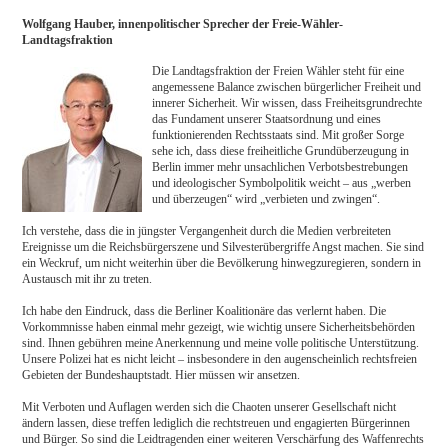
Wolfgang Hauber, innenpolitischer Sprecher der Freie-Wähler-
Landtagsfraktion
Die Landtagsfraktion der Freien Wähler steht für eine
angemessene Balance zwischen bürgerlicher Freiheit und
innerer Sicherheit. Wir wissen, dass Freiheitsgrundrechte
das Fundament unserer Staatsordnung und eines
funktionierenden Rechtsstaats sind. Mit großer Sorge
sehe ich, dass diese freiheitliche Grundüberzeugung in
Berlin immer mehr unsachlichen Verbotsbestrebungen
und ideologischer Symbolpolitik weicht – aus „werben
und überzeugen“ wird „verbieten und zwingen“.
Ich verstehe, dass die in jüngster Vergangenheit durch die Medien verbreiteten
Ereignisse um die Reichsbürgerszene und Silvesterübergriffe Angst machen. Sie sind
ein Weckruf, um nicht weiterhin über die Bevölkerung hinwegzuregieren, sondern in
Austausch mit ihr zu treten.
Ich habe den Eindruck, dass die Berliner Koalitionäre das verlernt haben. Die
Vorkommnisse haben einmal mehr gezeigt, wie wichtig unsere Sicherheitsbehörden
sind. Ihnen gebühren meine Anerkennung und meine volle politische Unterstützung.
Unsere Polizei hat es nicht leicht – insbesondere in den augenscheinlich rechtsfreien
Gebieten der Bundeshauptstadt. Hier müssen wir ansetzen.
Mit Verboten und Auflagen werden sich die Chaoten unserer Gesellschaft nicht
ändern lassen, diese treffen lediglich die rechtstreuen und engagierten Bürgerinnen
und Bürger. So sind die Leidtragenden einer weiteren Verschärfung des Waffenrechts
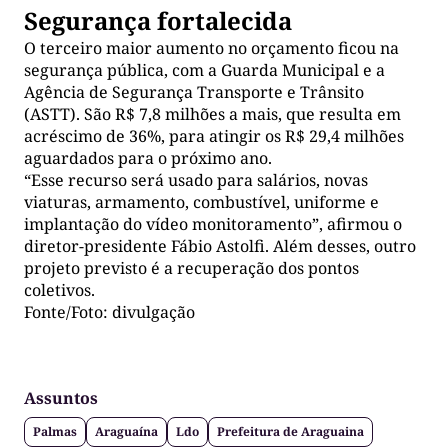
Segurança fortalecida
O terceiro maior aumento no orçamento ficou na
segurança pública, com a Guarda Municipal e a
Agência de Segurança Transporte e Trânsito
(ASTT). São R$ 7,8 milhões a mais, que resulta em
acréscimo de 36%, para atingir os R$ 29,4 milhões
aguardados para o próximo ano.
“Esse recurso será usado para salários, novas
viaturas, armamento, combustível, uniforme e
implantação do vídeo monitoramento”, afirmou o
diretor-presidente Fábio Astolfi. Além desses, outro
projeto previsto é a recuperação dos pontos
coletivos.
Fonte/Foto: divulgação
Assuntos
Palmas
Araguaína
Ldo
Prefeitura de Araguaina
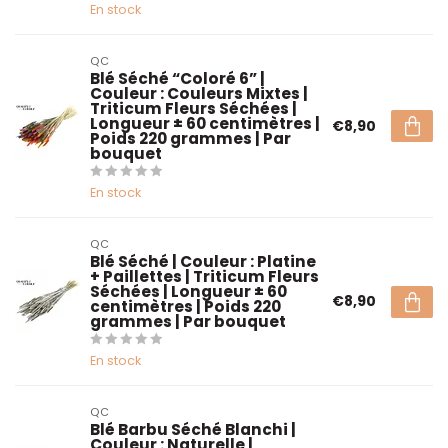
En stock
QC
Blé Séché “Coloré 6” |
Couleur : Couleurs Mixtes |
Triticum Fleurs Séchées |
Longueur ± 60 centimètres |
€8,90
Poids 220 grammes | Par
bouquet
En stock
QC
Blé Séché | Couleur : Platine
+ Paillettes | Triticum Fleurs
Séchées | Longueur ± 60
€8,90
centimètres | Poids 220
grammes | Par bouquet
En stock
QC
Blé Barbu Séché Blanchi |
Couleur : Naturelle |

+===+

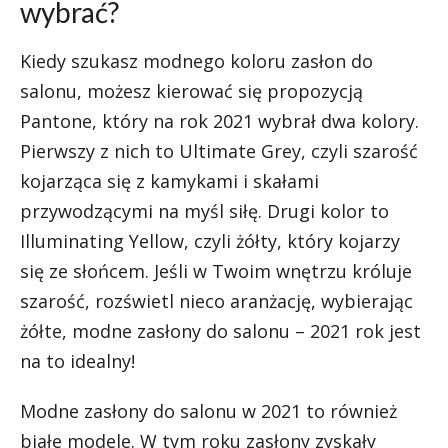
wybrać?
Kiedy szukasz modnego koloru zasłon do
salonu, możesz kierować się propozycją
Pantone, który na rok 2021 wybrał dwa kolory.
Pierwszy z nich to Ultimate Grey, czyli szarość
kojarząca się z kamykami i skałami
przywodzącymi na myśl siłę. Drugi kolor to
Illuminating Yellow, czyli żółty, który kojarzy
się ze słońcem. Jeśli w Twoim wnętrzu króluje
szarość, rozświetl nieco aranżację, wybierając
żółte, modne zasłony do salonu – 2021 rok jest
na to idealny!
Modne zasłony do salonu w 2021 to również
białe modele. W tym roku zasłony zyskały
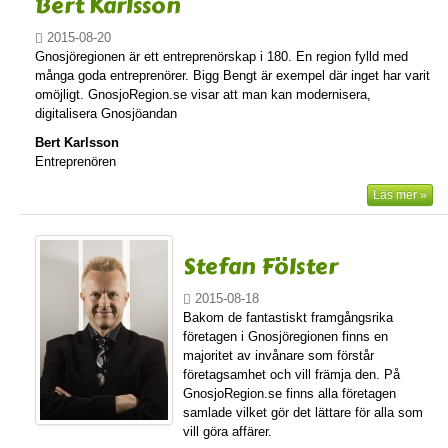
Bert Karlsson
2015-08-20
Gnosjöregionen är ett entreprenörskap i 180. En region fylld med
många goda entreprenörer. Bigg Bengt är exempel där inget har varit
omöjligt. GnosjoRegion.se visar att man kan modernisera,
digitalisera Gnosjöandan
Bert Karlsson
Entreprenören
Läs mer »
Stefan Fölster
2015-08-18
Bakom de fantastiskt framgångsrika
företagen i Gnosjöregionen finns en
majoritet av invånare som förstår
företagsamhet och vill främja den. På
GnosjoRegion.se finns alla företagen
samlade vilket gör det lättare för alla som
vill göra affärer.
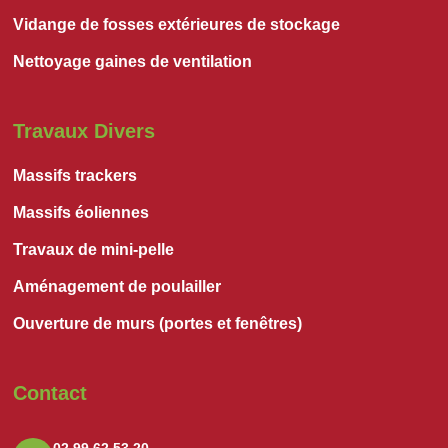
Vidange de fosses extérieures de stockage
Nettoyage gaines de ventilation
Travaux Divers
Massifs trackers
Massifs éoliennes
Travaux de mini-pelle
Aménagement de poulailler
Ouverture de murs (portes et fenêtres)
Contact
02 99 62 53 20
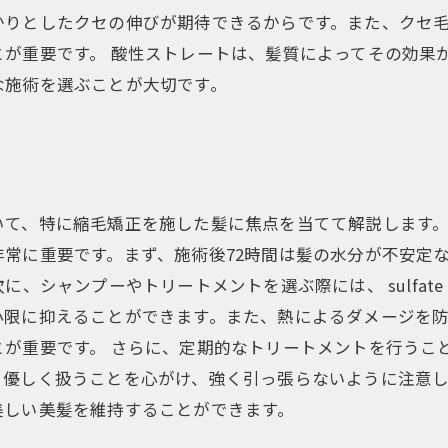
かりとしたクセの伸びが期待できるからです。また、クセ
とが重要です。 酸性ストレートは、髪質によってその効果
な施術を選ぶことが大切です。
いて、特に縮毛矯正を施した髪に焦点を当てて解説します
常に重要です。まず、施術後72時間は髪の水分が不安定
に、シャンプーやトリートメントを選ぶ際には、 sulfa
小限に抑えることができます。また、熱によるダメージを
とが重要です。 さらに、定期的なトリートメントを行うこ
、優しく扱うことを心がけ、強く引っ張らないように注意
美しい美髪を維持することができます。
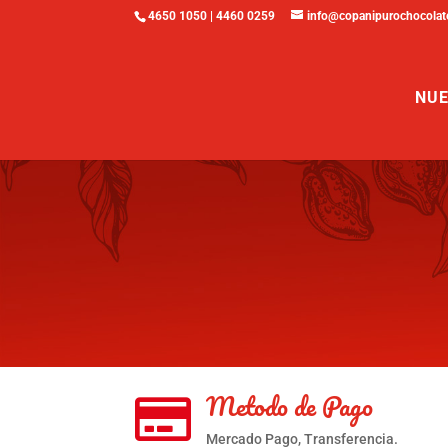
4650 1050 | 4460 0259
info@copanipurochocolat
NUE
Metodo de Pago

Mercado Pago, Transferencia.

+===+

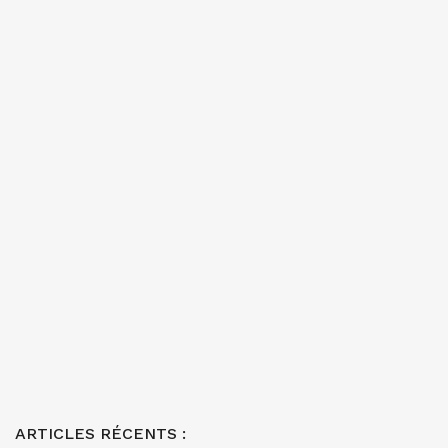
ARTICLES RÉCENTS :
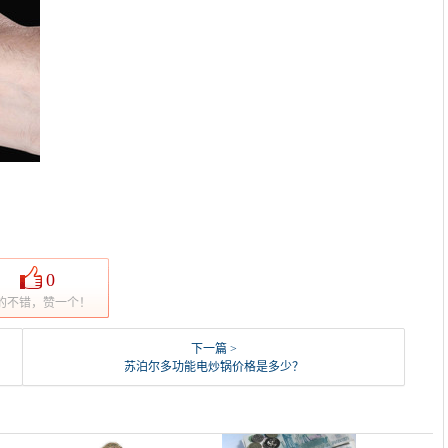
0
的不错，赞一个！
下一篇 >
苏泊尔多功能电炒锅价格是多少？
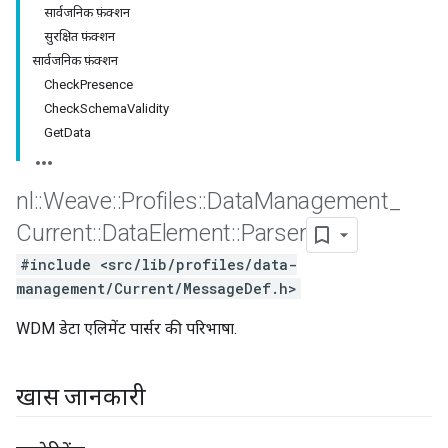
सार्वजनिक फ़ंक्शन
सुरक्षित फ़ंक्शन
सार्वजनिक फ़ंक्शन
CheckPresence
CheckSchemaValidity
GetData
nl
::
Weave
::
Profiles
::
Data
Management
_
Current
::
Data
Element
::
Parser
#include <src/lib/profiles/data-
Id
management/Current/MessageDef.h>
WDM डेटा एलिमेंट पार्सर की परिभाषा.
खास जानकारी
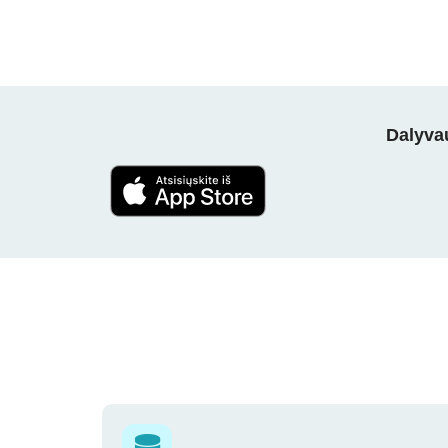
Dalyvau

+===+

→ Job
Given the entries above, transcribe exactly the lines from the one holding "Wolfgang Hauber, innenpolitischer" through the one holding "(ASTT). São R$"; pictures do not belong in the transcription.

→ Task result
Wolfgang Hauber, innenpolitischer Sprecher der Freie-Wähler-
Landtagsfraktion
Die Landtagsfraktion der Freien Wähler steht für eine
angemessene Balance zwischen bürgerlicher Freiheit und
innerer Sicherheit. Wir wissen, dass Freiheitsgrundrechte
das Fundament unserer Staatsordnung und eines
funktionierenden Rechtsstaats sind. Mit großer Sorge
sehe ich, dass diese freiheitliche Grundüberzeugung in
Berlin immer mehr unsachlichen Verbotsbestrebungen
und ideologischer Symbolpolitik weicht – aus „werben
und überzeugen“ wird „verbieten und zwingen“.
Ich verstehe, dass die in jüngster Vergangenheit durch die Medien verbreiteten
Ereignisse um die Reichsbürgerszene und Silvesterübergriffe Angst machen. Sie sind
ein Weckruf, um nicht weiterhin über die Bevölkerung hinwegzuregieren, sondern in
Austausch mit ihr zu treten.
Ich habe den Eindruck, dass die Berliner Koalitionäre das verlernt haben. Die
Vorkommnisse haben einmal mehr gezeigt, wie wichtig unsere Sicherheitsbehörden
sind. Ihnen gebühren meine Anerkennung und meine volle politische Unterstützung.
Unsere Polizei hat es nicht leicht – insbesondere in den augenscheinlich rechtsfreien
Gebieten der Bundeshauptstadt. Hier müssen wir ansetzen.
Mit Verboten und Auflagen werden sich die Chaoten unserer Gesellschaft nicht
ändern lassen, diese treffen lediglich die rechtstreuen und engagierten Bürgerinnen
und Bürger. So sind die Leidtragenden einer weiteren Verschärfung des Waffenrechts
Segurança fortalecida
O terceiro maior aumento no orçamento ficou na
segurança pública, com a Guarda Municipal e a
Agência de Segurança Transporte e Trânsito
(ASTT). São R$ 7,8 milhões a mais, que resulta em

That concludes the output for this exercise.